雙方鏖戰竟日,江山越打心裏越沒底。從前邊傳回的消息,大都是壞消息。敵人炮多,機槍多,衝鋒槍多,卡賓槍多,火力凶猛,戰術靈活,戰術動作純熟,善於利用地形地物,士兵體力好,衝鋒格外凶猛,且驕橫異常,清一色的美式服裝和墨綠色鋼盔,顯得威風神氣……

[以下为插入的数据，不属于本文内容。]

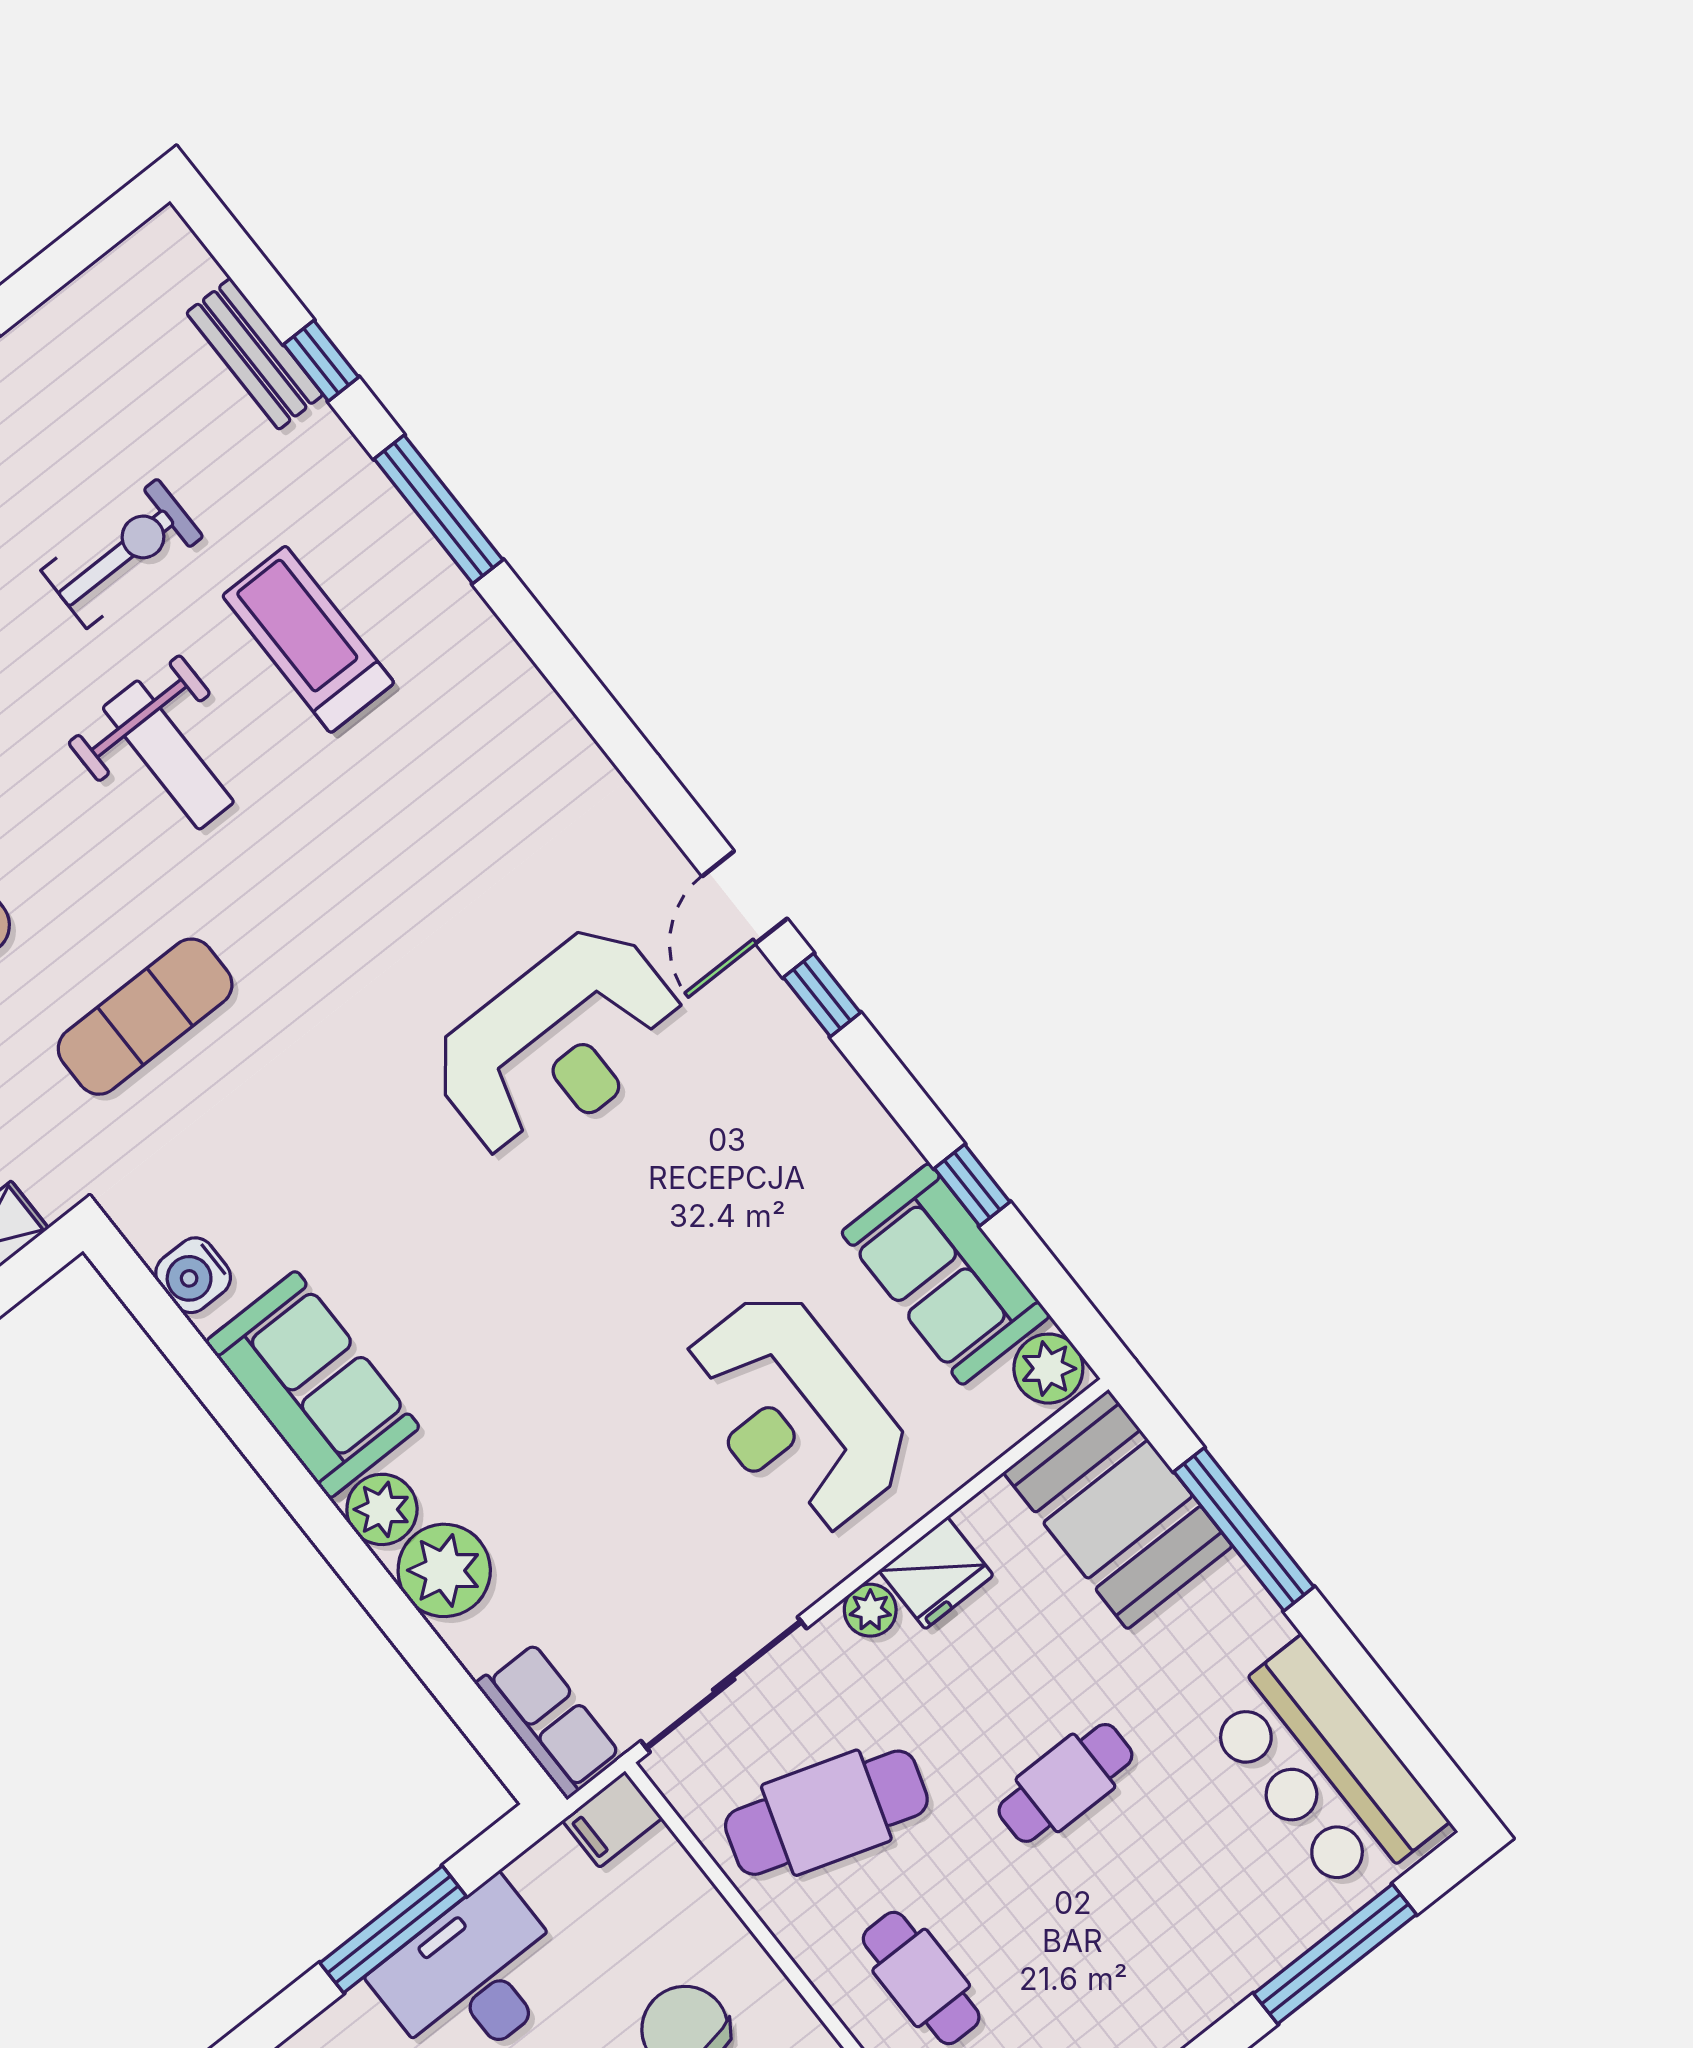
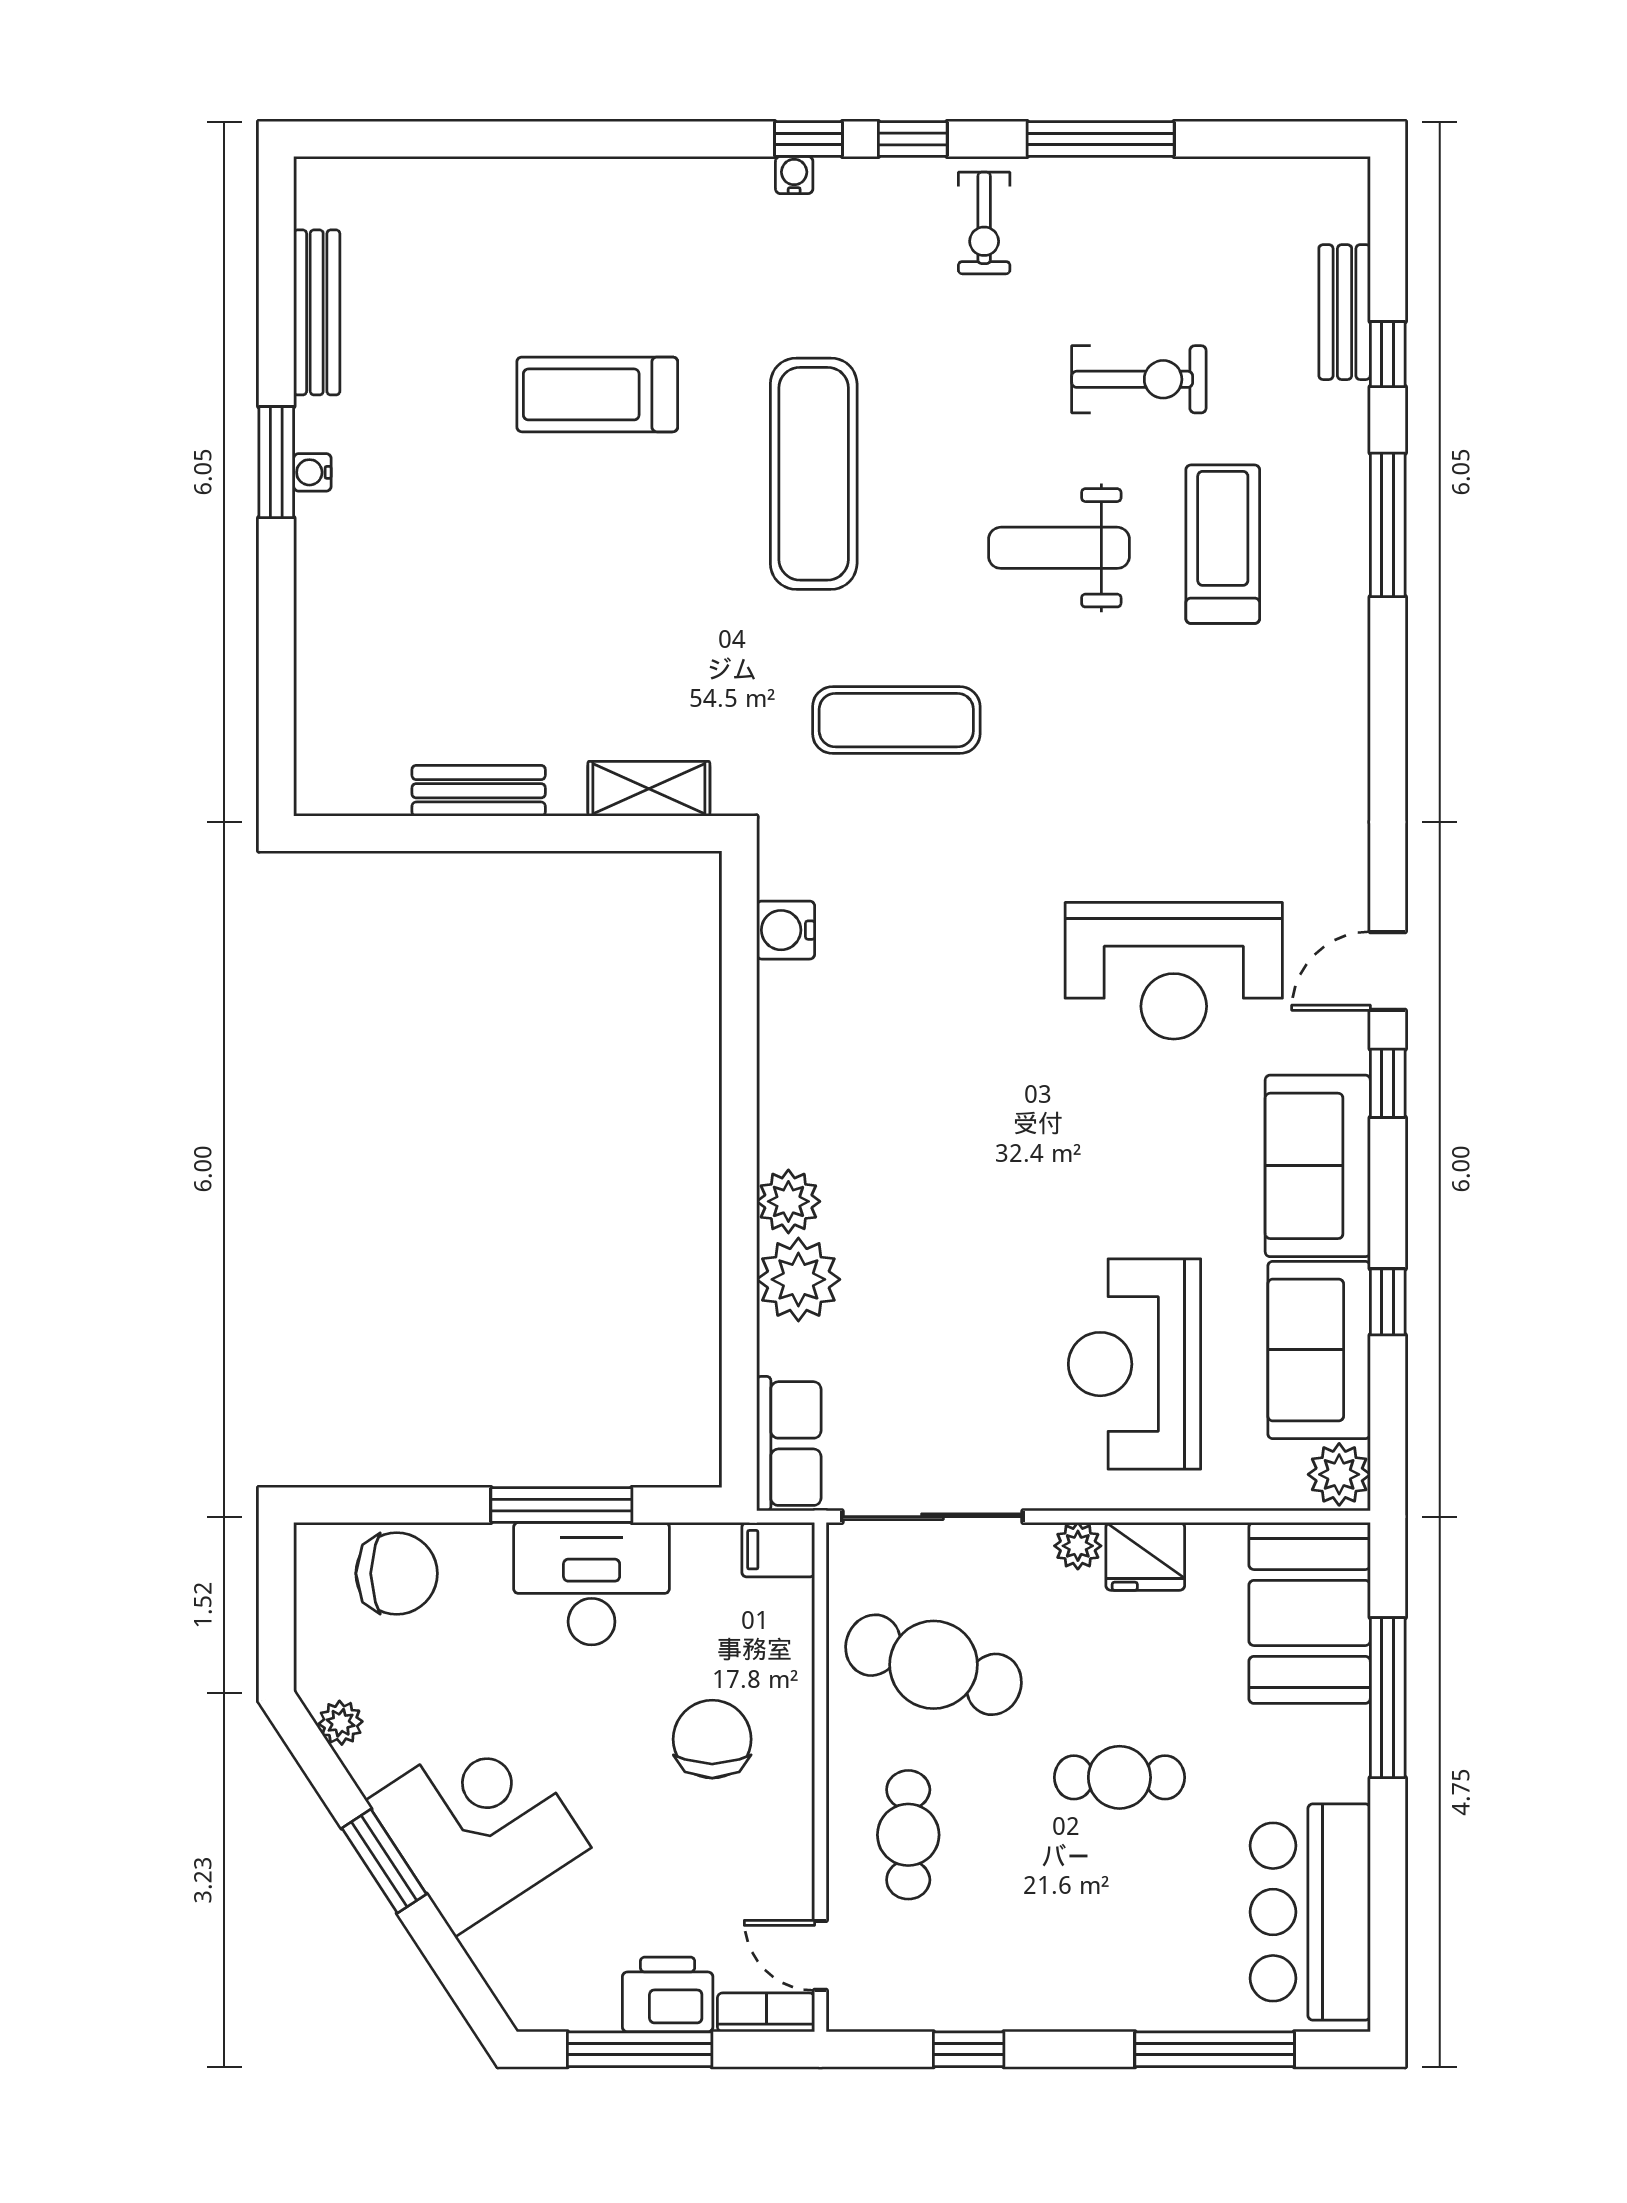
weight bench: (168, 755) -> (1059, 548), turned 90
sofa: (313, 1384) -> (1318, 1166), moved, turned 180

從抓獲的俘虜嘴裏得知,敵人是一三六師,師長就是“老熟人”申之劍。

杜宗磊突然想起什麽,說:“要知道這家夥這麽凶悍,那年就不放走他了。”

江山說:“是李蘭貞羅金堂把他放走的。”

杜宗磊說:“要不,把李蘭貞叫回來勸勸他?悠著點打嘛。”

江山煩躁地說:“笑話!或許他就是打給李蘭貞看的!”

過了一會兒,江山又說:“我們不是從前,焉能再指望一個女人出頭?”

江山說得沒錯,申之劍不惜冒險隻憑區區一個師,就敢跟江山的五個旅硬碰硬,他就是想打一個漂亮仗,給李蘭貞瞧瞧。